The key is picking the right charcoal for the job. By Charlie Heller
How to Grill IndoorsGrilling inside doesn’t mean you have to give up your charcoal.
Let's say that like many people in the world, you love to barbecue, and want to make some for yourself. Except, also like many people in the world, you live in a city, or are amidst the cold and dreary winter, or you just don't have access to an outdoor grill.
Should you give up your hopes of getting the delicious smoky flavor that is the trademark of the charcoal grill? No! Because thanks to this life-changing Mad Genius Tip from Food & Wine Culinary Director Justin Chapple, you don't have to.
It all boils down to using the right type of charcoal.
Specifically, what you need is a Japanese charcoal known as sumi, or white charcoal, which you can buy in the form of rectangular sticks. Designed to be used on tabletop Japanese grills, they burn much hotter than your standard charcoal, but Chapple's hack is to use them with a cast iron skillet.
First, you'll need to get the charcoal hot using an open flame—and since you're in your kitchen, the best source will probably be your stovetop. Put the coals over the burner with some tongs and get them white and glowing, and once the first side reaches that point, flip it over and heat until the opposite side looks the exact same way.

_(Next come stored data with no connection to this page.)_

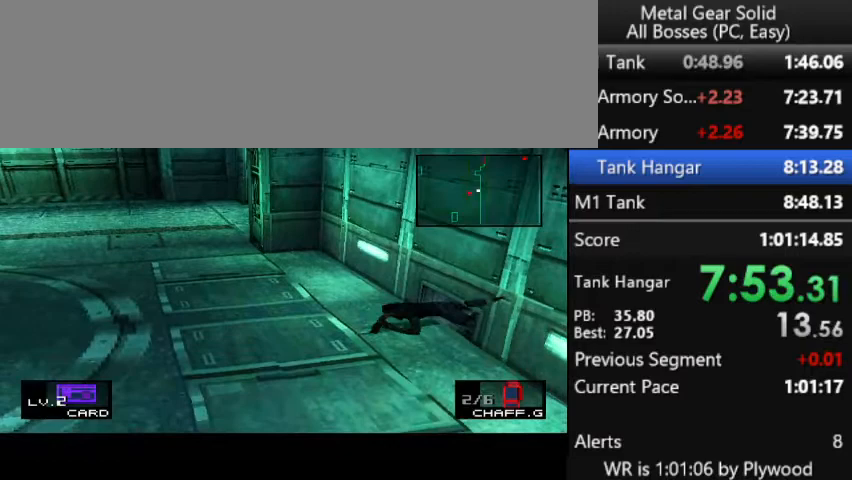
Gameplay with a controller (PlayStation layout); each line is a JSON object with the inputs held at the frame after it. "button_events" lists button changes between this image and that frame as [ms after this image, input, new state], when the widget could be followed in between (sticks are given only as held states). Not read: L1 L3 R1 R3 keyboard_mouse left_stick.
{"buttons": ["TRIANGLE", "DPAD_UP"], "right_stick": "center", "button_events": [[133, "DPAD_UP", "down"]]}
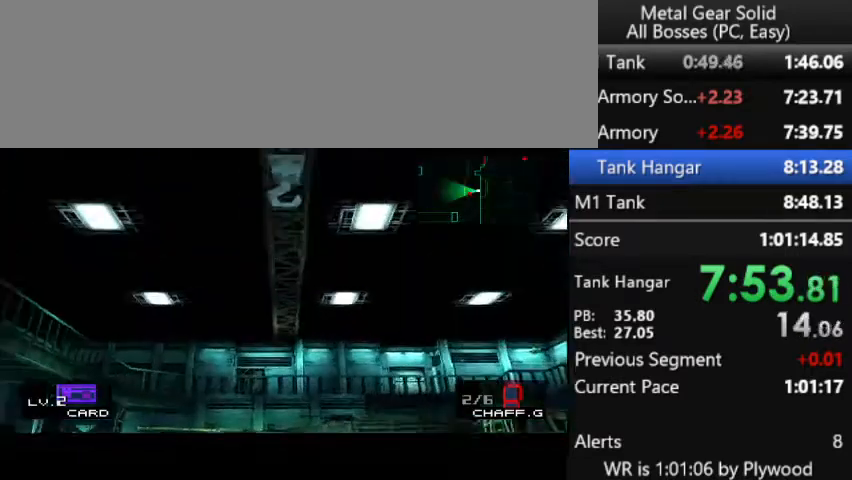
{"buttons": ["DPAD_RIGHT"], "right_stick": "center", "button_events": [[33, "CROSS", "down"], [33, "DPAD_UP", "up"], [33, "TRIANGLE", "up"], [200, "CROSS", "up"], [300, "DPAD_RIGHT", "down"]]}
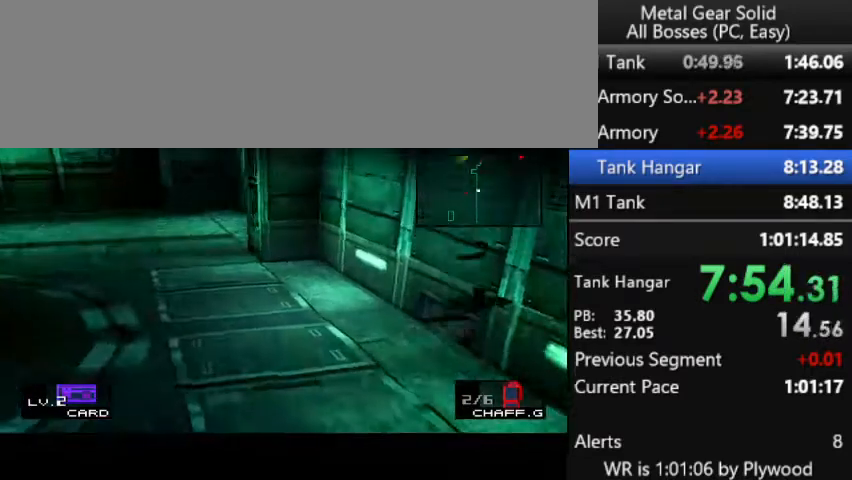
{"buttons": ["DPAD_RIGHT"], "right_stick": "center", "button_events": []}
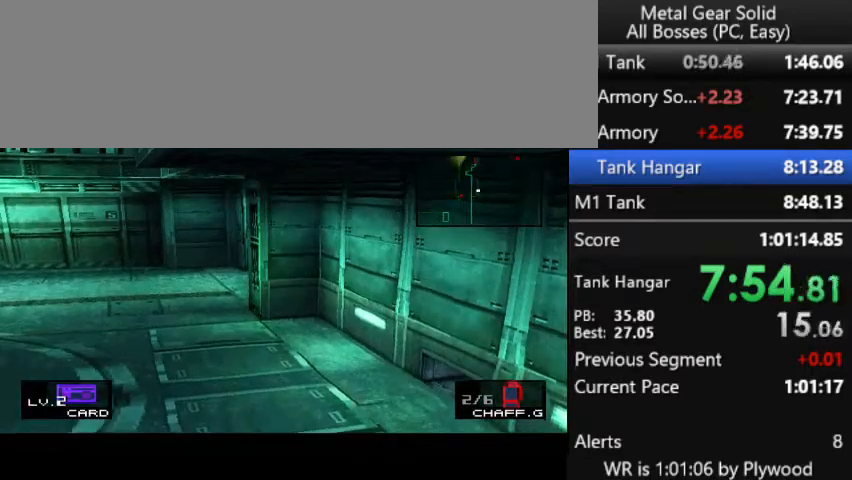
{"buttons": ["DPAD_UP"], "right_stick": "center", "button_events": [[67, "DPAD_UP", "down"], [433, "DPAD_RIGHT", "up"]]}
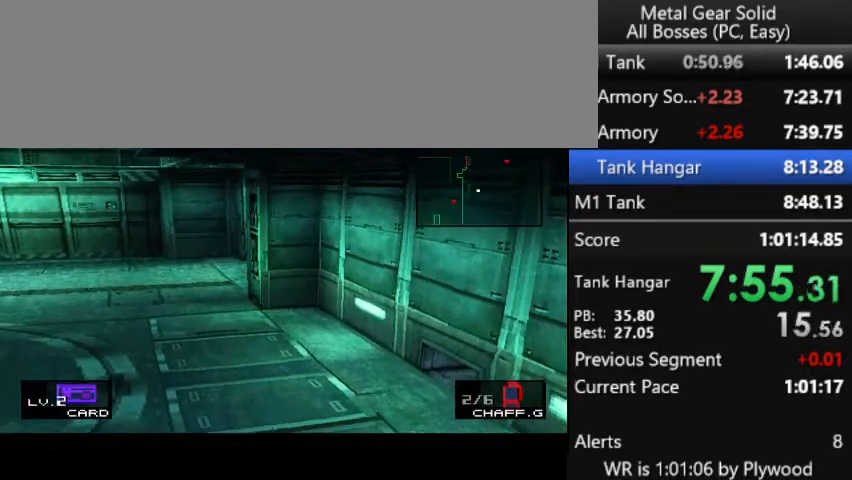
{"buttons": ["DPAD_UP"], "right_stick": "center", "button_events": []}
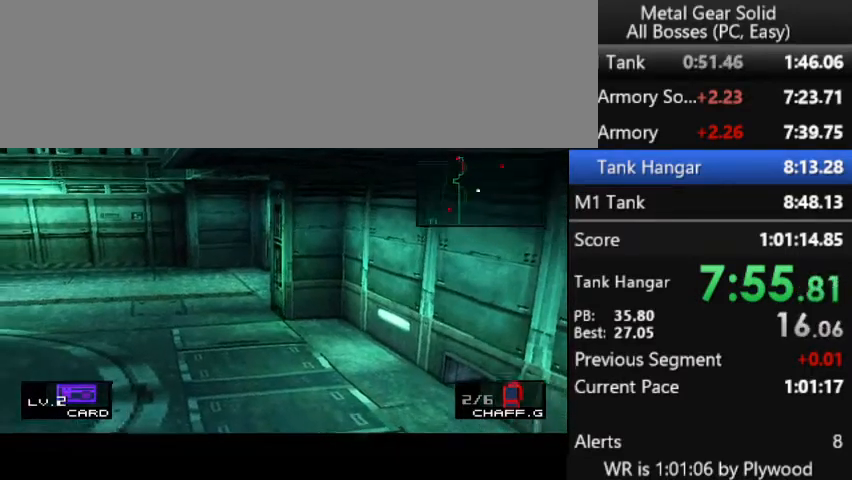
{"buttons": ["DPAD_UP"], "right_stick": "center", "button_events": []}
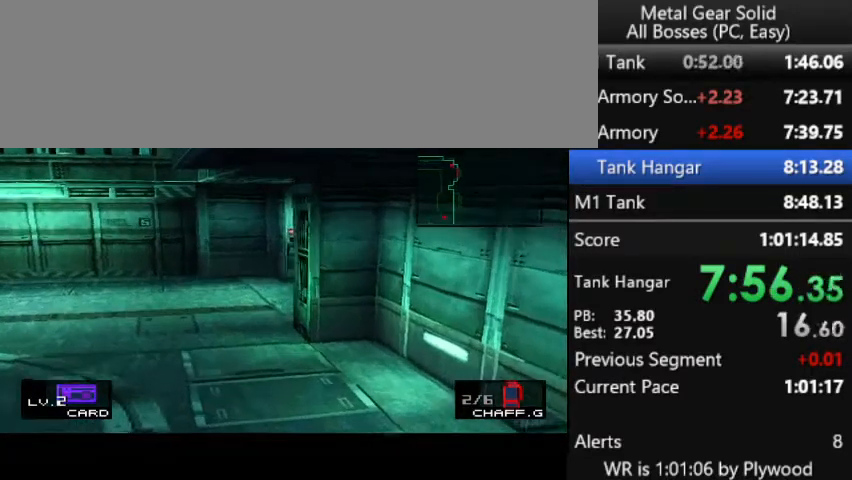
{"buttons": ["DPAD_UP"], "right_stick": "center", "button_events": []}
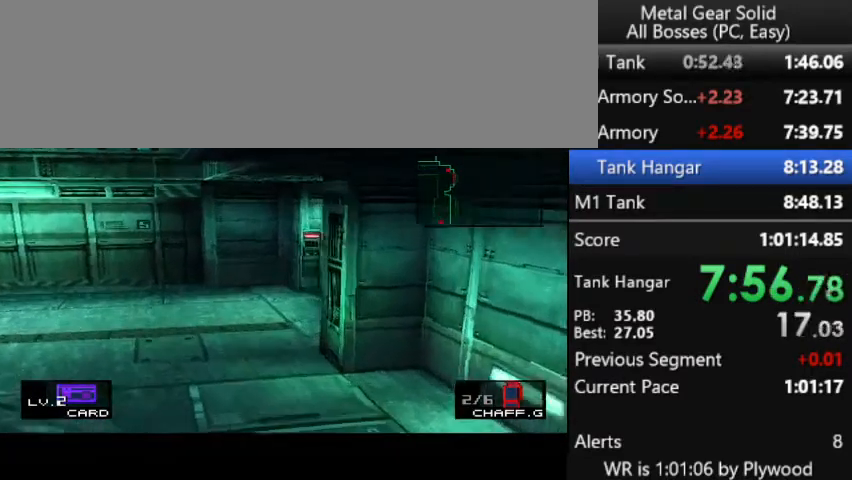
{"buttons": [], "right_stick": "center", "button_events": [[333, "DPAD_UP", "up"]]}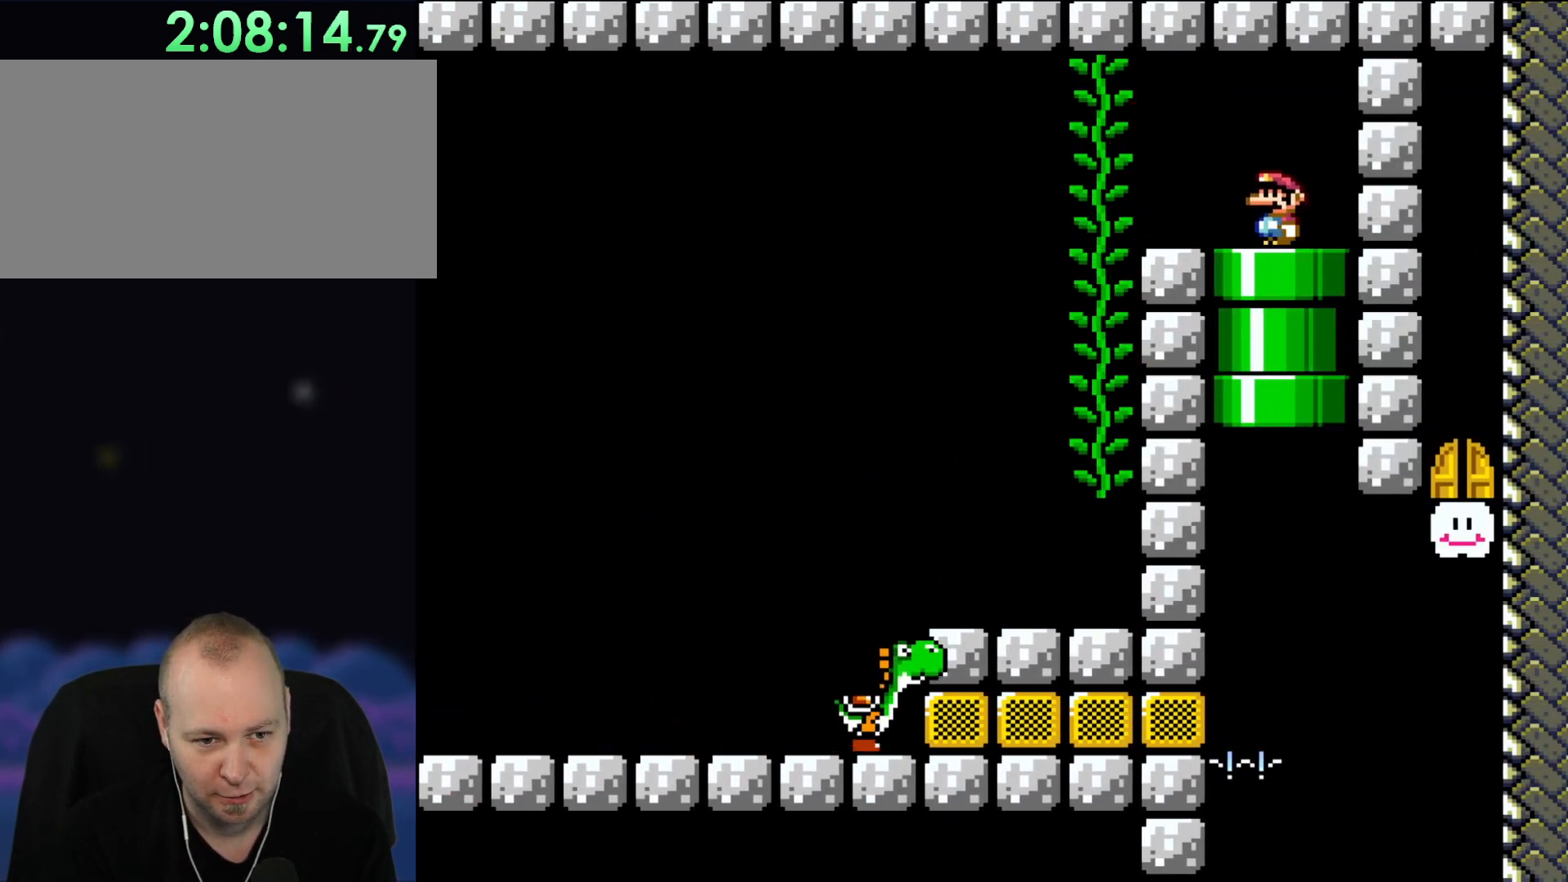
Gameplay with a controller (Nintendo layout); each line is a JSON object with the inputs held at the frame after it. "events" lists button and stick changes between this image and that frame as [ms after this image, input, new state], when the widget could be followed in between. Not read: L1 L3 R3.
{"buttons": ["B", "Y"], "events": []}
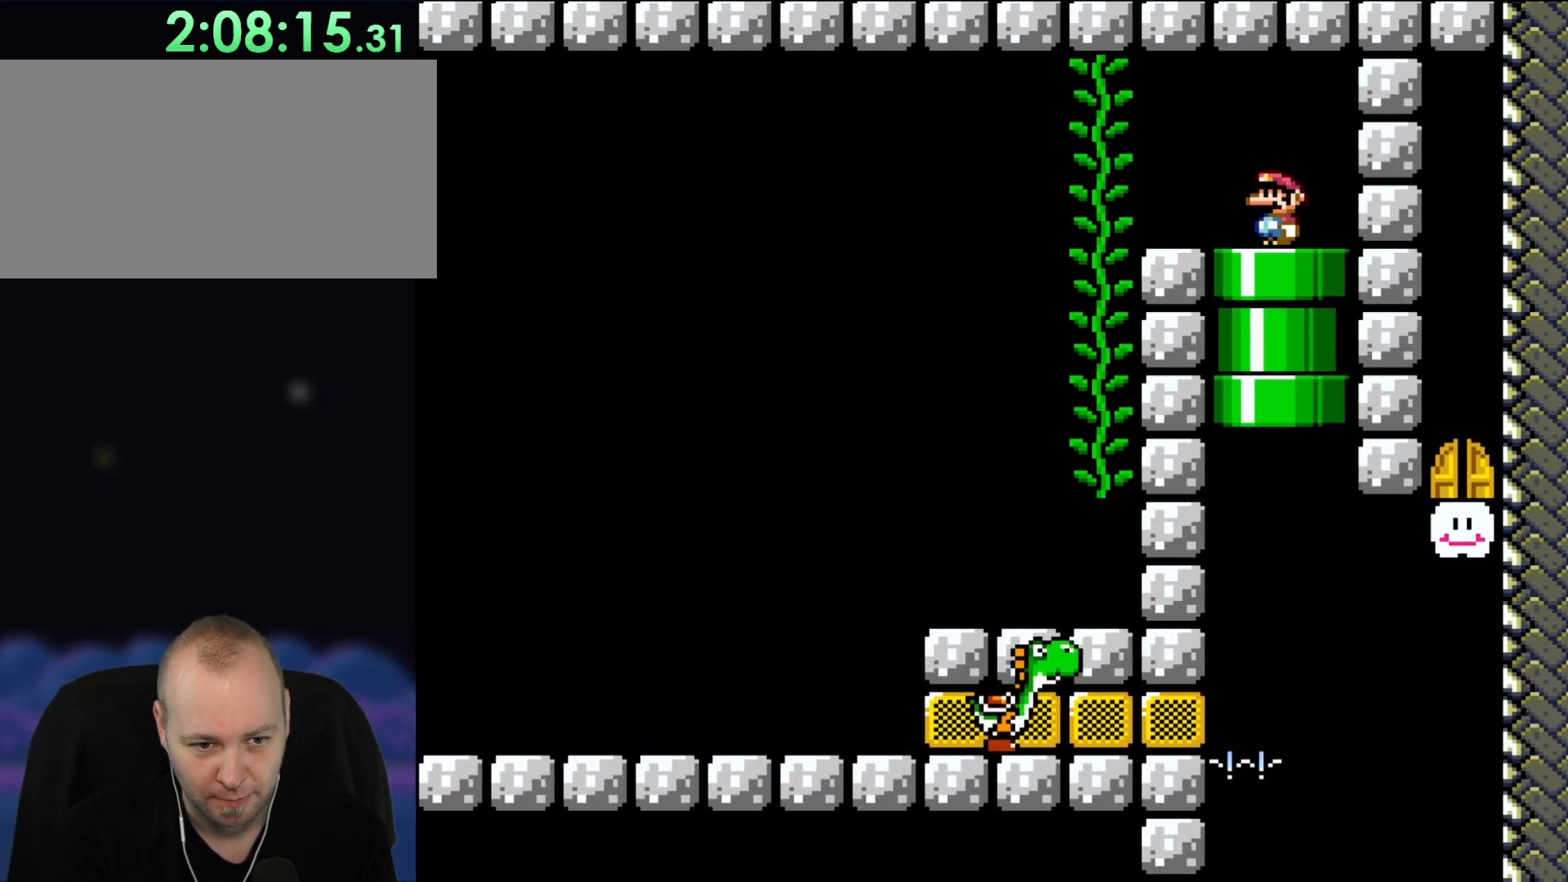
{"buttons": ["B", "Y", "DPAD_DOWN"], "events": [[450, "DPAD_DOWN", "down"]]}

Put your cast iron skillet on a burner, since it's too hot to put anywhere else. Then use your tongs to move the hot coals into the skillet. Now all you have to do is put a heat-proof cooking rack on top of the skillet, and there you have it: A piping hot indoor charcoal grill! Chapple demonstrates by grilling up some sausage and peppers, pointing out that the only smoke is what's coming off the food, making this indoor grill about as kitchen-friendly as it gets.